Supplied text Start Marker

We've got three exclusive teasers from Bates Motel, the reimagining of Norman Bates' Psycho story coming to A&E in March. Executive producer Carlton Cuse talks about the show.

When Carlton Cuse – one half of the Lost showrunning duo that became known by geeks as "Darlton" (Damon Lindelof being the other half) – was approached to reimagine the story of Psycho for television, he was, he said, "scared."

"I thought it was a tall order to try to follow in the footsteps of Hitchcock's movie," Cuse told me this week. "But I just had a bunch of ideas that I thought were really intriguing, and most of all I was really fascinated by the relationship between Norma and Norman. I was inspired by Christopher Nolan, who had taken the Batman franchise and wholly made it is own."

Supplied text End Marker
Listed entries Start Marker

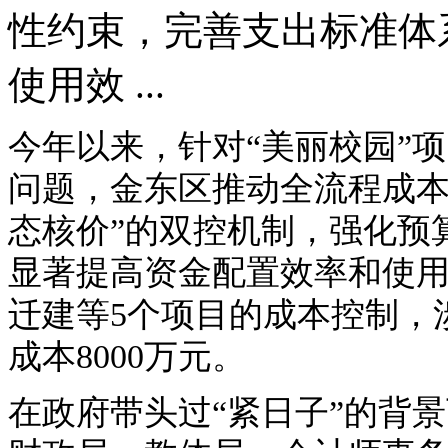
性约束，完善支出标准体
使用效 ...
今年以来，针对“美丽校园”
问题，金东区推动全流程成本
态核价”的双控机制，强化预
显著提高资金配置效率和使
迁建等5个项目的成本控制，
成本8000万元。
在政府带头过“紧日子”的背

Listed entries End Marker

- [Assigned task]
For each statement below, say yes or no as to whether it agrees with the Bates Motel text, and quote the words of the text that decide it. 1. Carlton Cuse felt scared when he was approached to reimagine Psycho for television. 2. Bates Motel is coming to A&E in April. 3. Cuse said Christopher Nolan was an inspiration to him.

- [Reply]
1. Yes: "he was, he said, "scared.""
2. No: "coming to A&E in March"
3. Yes: "I was inspired by Christopher Nolan"